An adaptive threshold algorithm used to determine the encoding threshold for distributed training.
The idea: the threshold can be too high or too low for optimal training - both cases are bad.
So instead, we'll define a range of "acceptable" sparsity ratio values (default: 1e-4 to 1e-2).
The sparsity ratio is defined as numValues(encodedUpdate)/numParameters
If the sparsity ratio falls outside of this acceptable range, we'll either increase or decrease the threshold.
The threshold changed multiplicatively using the decay rate:
To increase threshold:
newThreshold = decayRate * threshold
To decrease threshold:
newThreshold = (1.0/decayRate) * threshold
The default decay rate used is
=0.965936 which corresponds to an a maximum increase or
decrease of the threshold by a factor of:
* 2.0 in 20 iterations
* 100 in 132 iterations
* 1000 in 200 iterations
A high threshold leads to few values being encoded and communicated - a small "sparsity ratio".

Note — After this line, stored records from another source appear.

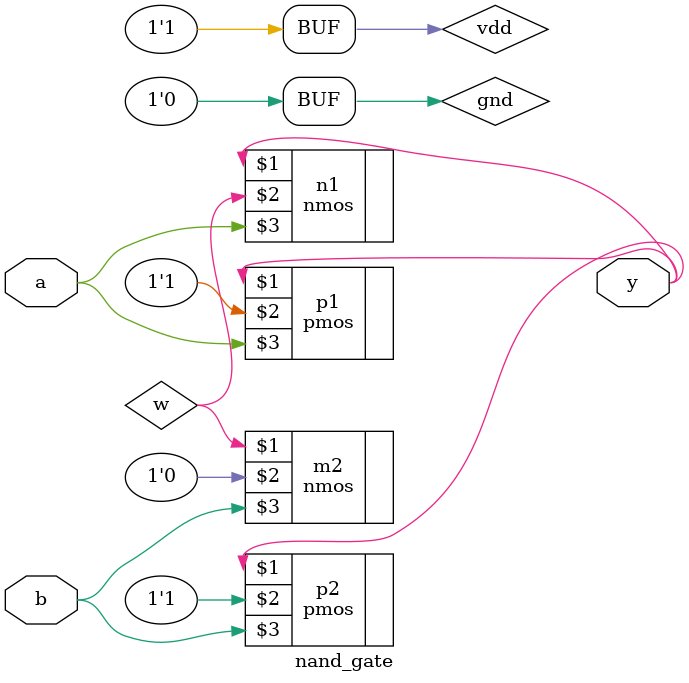
<source format=v>
module nand_gate(input a,b, output y);
  wire w;
  supply1 vdd;
  supply0 gnd;
  
  pmos p1(y,vdd,a);
  pmos p2(y,vdd,b);
  
  nmos n1(y,w,a);
  nmos m2(w,gnd,b);
  
endmodule

</source>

Too high threshold (too low sparsity ratio): fast network communication but slow training (few parameter updates being communicated).
A low threshold leads to many values being encoded and communicated - a large "sparsity ratio".
Too low threshold (too high sparsity ratio): slower network communication and maybe slow training (lots of parameter updates
being communicated - but they are all very small, changing network's predictions only a tiny amount).
A sparsity ratio of 1.0 means all values are present in the encoded update vector.
A sparsity ratio of 0.0 means all values were excluded from the encoded update vector.